I write this today, not to rail against currently purported models of learning and their downsides for creative and inclusive work, but to instead spread a new model of information gathering and thinking. It is a more free, unbounded form of the knowledge tree I like to call the knowledge graph. It makes it so that we can learn things breadth-first, without firm bases first, and go deeper as insight and inspiration guide us. It lets us stride between fields, gives us room to develop interests in others, mining for surface-level concepts and abstractions which might be applicable and combined with others for insights which would have been lost in the land of rigid Depth First Learning in the knowledge tree.

And how do we motivate fundamentals? Like Jon Carmack and probably other very successful people say, to be great in a field, you have to learn to learn deeply. Fundamentals are still very important and can contain marvellous insights and room for exploit that can totally change our understanding. These important nodes should also be mined. But how do we motivate it in the Breadth First Learning knowledge graph? By using the T-shaped model.

It has long been known that the best way to be very successful in a field is to have a T-shaped mindset. This means knowing various things about certain fields and having substantial knowledge of surrounding fields while having very in-depth knowledge of one’s chosen field. By having large amounts of interest in one field, we find the motivation to mine its fundamentals without jeopardizing conceptual knowledge of other fields using the knowledge graph method.

The knowledge graph, while field agnostic, is best suited for engineers and people in multi-disciplinary fields who gain experience by problem-solving. This can be in the physical, product sense of creating something new or improving some parts, or it could be in the academic sense of carrying out research and making conclusions. Nevertheless, the knowledge graph allows us to find motivation for what to mine/learn through learning about different topics when problem-solving to the depth that is sufficient for that topic instead of learning deeper level things that do not reflect in the problem being handled. Those hard problems will come later.

Some properties of the knowledge graph are:

  • Ability to learn and traverse freely

  • Strengthen knowledge through intersections of fields and concepts.

  • No restriction in linking distant nodes ( no rigid ordering of knowledge nodes and concepts)
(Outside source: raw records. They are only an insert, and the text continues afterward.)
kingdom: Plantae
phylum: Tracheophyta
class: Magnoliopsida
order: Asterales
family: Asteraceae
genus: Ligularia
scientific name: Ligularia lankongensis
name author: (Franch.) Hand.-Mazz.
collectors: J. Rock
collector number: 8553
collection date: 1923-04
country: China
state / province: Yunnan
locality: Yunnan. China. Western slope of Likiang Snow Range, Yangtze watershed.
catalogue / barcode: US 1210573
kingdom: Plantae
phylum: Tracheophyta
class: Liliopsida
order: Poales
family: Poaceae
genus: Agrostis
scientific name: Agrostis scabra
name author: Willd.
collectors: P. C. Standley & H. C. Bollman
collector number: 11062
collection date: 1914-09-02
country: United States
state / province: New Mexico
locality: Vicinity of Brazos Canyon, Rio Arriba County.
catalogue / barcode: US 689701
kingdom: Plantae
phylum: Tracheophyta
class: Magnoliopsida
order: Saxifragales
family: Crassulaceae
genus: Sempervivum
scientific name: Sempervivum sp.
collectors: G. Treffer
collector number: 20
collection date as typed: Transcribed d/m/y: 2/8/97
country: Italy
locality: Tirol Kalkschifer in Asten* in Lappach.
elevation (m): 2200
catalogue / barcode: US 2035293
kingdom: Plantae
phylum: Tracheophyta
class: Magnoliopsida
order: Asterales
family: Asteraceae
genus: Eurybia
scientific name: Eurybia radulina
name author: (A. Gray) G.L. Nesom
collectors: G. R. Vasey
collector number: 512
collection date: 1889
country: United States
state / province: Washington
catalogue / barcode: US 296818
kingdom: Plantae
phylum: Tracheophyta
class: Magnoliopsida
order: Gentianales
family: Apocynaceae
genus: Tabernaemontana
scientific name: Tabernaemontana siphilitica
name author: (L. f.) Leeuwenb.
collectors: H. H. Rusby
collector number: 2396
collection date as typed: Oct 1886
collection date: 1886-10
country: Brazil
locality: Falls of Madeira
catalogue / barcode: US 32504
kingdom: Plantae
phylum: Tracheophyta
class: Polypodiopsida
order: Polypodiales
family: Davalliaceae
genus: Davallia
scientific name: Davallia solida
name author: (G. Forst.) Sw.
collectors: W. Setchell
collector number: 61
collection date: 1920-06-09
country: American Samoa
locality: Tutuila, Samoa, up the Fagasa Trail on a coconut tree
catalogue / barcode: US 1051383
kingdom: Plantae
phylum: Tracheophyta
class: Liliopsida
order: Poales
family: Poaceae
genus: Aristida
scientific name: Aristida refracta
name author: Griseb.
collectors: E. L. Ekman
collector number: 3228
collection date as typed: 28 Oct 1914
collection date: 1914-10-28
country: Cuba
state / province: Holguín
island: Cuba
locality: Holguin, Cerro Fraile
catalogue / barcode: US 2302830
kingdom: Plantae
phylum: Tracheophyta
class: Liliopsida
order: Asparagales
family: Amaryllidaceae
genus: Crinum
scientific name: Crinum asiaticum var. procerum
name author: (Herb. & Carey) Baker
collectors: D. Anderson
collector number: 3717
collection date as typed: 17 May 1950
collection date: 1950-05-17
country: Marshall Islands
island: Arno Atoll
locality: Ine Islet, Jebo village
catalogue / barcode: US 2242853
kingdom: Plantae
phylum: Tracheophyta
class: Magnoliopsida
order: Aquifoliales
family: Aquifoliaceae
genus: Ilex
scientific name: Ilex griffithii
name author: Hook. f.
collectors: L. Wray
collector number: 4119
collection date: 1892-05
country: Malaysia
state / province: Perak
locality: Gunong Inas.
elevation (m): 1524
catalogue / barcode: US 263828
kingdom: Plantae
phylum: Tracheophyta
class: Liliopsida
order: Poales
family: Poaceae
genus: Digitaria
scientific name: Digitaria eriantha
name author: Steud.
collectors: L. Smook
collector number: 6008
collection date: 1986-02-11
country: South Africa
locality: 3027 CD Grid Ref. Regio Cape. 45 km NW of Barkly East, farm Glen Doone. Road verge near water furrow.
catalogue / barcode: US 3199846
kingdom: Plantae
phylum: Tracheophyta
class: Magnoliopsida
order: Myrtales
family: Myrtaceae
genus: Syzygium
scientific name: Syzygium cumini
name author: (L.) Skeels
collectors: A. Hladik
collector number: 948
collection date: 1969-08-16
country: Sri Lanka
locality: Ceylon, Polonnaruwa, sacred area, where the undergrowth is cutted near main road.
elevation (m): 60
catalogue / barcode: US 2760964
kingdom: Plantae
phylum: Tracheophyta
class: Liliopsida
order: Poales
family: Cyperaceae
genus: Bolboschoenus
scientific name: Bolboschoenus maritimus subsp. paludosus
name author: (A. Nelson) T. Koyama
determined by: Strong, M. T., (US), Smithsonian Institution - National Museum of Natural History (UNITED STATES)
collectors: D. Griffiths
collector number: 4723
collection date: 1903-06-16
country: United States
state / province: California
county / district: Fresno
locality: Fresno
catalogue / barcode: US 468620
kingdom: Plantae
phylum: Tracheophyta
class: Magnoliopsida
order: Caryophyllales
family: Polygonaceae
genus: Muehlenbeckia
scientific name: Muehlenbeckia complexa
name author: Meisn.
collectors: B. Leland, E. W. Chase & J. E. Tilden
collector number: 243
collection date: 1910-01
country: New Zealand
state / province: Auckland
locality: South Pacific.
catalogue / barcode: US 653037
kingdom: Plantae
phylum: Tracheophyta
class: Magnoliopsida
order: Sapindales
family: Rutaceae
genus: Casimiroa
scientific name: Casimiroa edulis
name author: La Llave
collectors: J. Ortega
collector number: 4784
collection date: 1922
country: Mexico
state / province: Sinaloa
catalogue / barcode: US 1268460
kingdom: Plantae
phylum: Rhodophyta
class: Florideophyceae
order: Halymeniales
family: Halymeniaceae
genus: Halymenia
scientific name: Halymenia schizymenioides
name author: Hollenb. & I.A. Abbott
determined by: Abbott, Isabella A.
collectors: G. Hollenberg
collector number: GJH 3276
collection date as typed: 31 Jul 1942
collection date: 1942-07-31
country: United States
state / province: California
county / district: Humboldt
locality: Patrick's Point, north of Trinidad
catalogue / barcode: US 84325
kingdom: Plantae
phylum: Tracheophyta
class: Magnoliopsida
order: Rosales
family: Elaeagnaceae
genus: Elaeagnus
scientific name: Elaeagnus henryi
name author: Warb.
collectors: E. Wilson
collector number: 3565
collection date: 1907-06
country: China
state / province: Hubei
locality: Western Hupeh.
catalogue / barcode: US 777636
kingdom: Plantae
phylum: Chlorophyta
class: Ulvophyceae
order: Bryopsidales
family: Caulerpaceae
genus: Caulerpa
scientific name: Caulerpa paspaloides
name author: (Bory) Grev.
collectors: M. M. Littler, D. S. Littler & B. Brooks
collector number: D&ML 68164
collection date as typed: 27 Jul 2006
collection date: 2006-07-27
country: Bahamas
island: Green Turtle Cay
  • Have the interest and precursory knowledge to easily jump into fundamentals when needed

  • Building associative contextual knowledge that allows field intersection and broader thinking

    (hill climbers vs valley crossers) → from this book https://www.goodreads.com/book/show/51470009-teach-yourself-physics

    Hill climbers take the DFS approach, learning all they can about one field without having a birds-eye view of others, they miss the insights in the valleys. The valley crossers adventure around with interest, discovering things the unaware hill climbers miss.